You do love your pet... So do I!
Learn how to become a responsible pet owner so that your love for one animal doesn’t come at the cost of wild animals...
Who can resist the cuteness of a little puppy dog? Not me!
Pets are good for you. They bring beauty and love in your life. I strongly believe everyone should have a pet (I have four!). It has been scientifically proven that pets make you healthier, decrease recovery time in hospitalised patients, pets are even known to decrease recidivism in criminals! Society would be much better if everyone lived with a pet: someone that loved them no matter what and never judged them.
So this page is not about banning pets, but about how to be a responsible pet owner. Because our beloved pet can be wildlife killer – not because they are naughty but because they can still have strong predator instincts.
Keep your dog locked in your garden, or even better lock inside a restricted area of your garden.
When you walk your dog, keep him/her on leash except in authorised areas. Otherwise your dog might run straight into some birds for instance, and disturb or even injure them.
Keep your cat inside as much as you can – and when it is out keep an eye on him/her and restrain his/her movements to your fenced garden. Pet cats have been held responsible by the American Bird Conservancy for the death of around half to one billion of birds a year in the US, plus more than a billion of small mammals, including rabbits, squirrels, and chipmunks.
Personally, I wouldn’t want my cat left outdoors out of my sight anyway: the dangers are too numerous, she could get hit by cars; attacked by dogs, fight with other cats, get lost, stolen, or poisoned, or suffer from bad weather.
Outdoor cats actually lead considerably shorter lives on average than cats kept exclusively indoors. My cat does go out for a sun bath almost every day but never out of sight and even less out of my fenced garden.
Sterilise your pet. I know kittens or puppy dogs are just about the cutest things you can set your eyes on. However, there are enough beautiful and desperate animals ready to be adopted in shelters.
What would you do with the growing kittens or puppies that no one had adopted? What if some little cat born in your back yard become half wild an wonder out in the wild? Become feral? Has more feral kittens? This would have dramatic consequences.
Never ever release a pet in the wild. At the time, some pet owners might think this is the kind think to do to a pet no longer wanted – a cat, a turtle, a fish...
This is in fact not kind to the animal who will be frighten in an unknown world (especially if it doesn’t know how to fend for himself) and even less kind to the environment.
These animals are rarely native from your area and may become invasive, compete with local wildlife and kick them out of home and steal their food. Florida turtles are an ecological disaster in many parts of the world for instance.

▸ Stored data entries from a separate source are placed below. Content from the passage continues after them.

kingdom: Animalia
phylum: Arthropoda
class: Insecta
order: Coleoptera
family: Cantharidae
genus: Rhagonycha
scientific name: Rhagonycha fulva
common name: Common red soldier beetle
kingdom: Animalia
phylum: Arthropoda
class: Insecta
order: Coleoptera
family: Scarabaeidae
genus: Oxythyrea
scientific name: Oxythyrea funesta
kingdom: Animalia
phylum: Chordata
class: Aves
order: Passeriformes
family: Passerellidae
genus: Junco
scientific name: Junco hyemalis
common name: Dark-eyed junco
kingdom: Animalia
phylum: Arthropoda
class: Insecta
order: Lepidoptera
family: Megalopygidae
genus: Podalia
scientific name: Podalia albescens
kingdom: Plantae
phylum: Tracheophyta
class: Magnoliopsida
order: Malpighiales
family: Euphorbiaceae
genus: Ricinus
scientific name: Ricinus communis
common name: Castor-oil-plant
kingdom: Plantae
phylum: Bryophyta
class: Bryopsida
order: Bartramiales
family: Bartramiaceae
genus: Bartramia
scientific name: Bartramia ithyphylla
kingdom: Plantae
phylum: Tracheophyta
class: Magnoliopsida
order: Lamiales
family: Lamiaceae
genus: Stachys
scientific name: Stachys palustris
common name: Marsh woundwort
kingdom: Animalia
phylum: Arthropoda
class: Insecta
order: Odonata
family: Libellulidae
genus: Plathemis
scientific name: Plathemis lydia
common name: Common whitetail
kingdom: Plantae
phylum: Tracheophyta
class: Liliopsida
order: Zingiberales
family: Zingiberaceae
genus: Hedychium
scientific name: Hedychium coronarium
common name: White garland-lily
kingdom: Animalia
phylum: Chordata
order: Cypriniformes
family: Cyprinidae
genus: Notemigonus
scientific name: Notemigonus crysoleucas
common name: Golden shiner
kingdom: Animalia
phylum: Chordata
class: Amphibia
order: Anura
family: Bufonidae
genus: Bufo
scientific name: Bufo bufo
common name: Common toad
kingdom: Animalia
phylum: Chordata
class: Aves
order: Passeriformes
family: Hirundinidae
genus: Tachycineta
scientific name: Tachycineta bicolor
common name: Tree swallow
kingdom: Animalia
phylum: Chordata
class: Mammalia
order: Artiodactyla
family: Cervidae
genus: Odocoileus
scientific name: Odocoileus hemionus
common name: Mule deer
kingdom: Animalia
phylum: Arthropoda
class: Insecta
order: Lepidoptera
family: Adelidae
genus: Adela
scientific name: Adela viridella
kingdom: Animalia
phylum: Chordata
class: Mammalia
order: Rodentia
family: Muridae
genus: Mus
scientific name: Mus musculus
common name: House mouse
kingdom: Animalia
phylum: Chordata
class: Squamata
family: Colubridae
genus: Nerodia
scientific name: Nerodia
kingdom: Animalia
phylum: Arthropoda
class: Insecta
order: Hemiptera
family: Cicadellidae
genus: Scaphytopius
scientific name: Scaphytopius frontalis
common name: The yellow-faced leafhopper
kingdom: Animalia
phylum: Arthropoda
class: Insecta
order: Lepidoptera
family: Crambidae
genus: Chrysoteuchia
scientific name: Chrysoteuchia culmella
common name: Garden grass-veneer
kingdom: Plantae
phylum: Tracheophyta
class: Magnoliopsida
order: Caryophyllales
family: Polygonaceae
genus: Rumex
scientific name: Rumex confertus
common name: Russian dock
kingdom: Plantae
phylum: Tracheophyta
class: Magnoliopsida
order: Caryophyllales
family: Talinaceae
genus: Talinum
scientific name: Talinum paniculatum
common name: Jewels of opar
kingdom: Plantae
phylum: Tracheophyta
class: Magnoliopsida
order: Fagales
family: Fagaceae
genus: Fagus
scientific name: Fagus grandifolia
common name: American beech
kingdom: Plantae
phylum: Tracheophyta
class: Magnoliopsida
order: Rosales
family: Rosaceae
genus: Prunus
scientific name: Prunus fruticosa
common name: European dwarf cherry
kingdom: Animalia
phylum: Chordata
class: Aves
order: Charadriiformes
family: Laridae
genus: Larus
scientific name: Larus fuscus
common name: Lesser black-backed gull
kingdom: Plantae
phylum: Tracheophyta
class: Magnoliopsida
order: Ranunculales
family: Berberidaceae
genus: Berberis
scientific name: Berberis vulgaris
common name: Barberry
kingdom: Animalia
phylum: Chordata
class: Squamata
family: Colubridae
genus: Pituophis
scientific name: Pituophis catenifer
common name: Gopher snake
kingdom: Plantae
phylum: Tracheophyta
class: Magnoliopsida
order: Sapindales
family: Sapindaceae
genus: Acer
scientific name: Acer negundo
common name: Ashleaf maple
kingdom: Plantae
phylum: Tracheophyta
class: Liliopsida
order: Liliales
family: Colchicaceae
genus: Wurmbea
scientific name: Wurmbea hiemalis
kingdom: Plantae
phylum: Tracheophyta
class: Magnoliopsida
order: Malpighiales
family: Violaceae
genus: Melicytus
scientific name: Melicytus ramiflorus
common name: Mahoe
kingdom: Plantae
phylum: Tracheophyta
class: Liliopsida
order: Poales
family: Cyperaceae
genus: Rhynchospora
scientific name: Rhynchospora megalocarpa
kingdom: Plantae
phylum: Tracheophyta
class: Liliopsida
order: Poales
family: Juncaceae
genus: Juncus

Another “never ever” now, and such an important one: NEVER EVER buy a wild baby animal/beautiful exotic animal for a pet. Chances are, this adorable or majestic wild creature is coming from a trade that you do not want to support.
Wildlife illegal trade is booming as organised criminal groups discovered how much money is in trafficking endangered species. Even if you think you are legally acquiring a captive bred animal, chances are it’s a wild animal with false documents.
Capturing a baby animal often requires to kill the mum or the entire family first. This is not only a horrible thing for the individual animal, it is also putting entire species at risk. The pet trade is indeed a direct threat to many endangered animals.
Remember, having a pet is a great privilege...
but also a responsibility!
Pet owners have to be aware of these conservation tips that will help their family to live in harmony with wild animals.